Data supplied section start

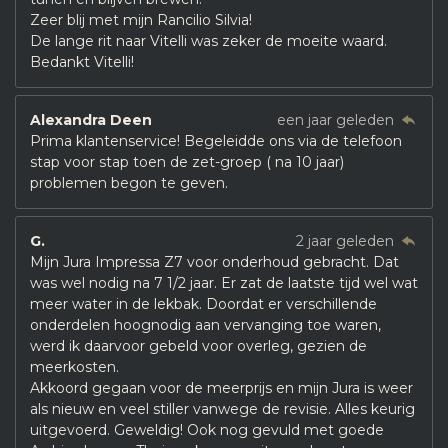
Zeer blij met mijn Rancilio Silvia!
De lange rit naar Vitelli was zeker de moeite waard.
Bedankt Vitelli!
Alexandra Deen
een jaar geleden
Prima klantenservice! Begeleidde ons via de telefoon
stap voor stap toen de zet-groep ( na 10 jaar)
problemen begon te geven.
G.
2 jaar geleden
Mijn Jura Impressa Z7 voor onderhoud gebracht. Dat
was wel nodig na 7 1/2 jaar. Er zat de laatste tijd wel wat
meer water in de lekbak. Doordat er verschillende
onderdelen hoognodig aan vervanging toe waren,
werd ik daarvoor gebeld voor overleg, gezien de
meerkosten.
Akkoord gegaan voor de meerprijs en mijn Jura is weer
als nieuw en veel stiller vanwege de revisie. Alles keurig
uitgevoerd. Geweldig! Ook nog gevuld met goede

Data supplied section end

Instruction =>
Where does "voor" occur in the data? Copy each line that has it.

Response to the task =>
stap voor stap toen de zet-groep ( na 10 jaar)
Mijn Jura Impressa Z7 voor onderhoud gebracht. Dat
werd ik daarvoor gebeld voor overleg, gezien de
Akkoord gegaan voor de meerprijs en mijn Jura is weer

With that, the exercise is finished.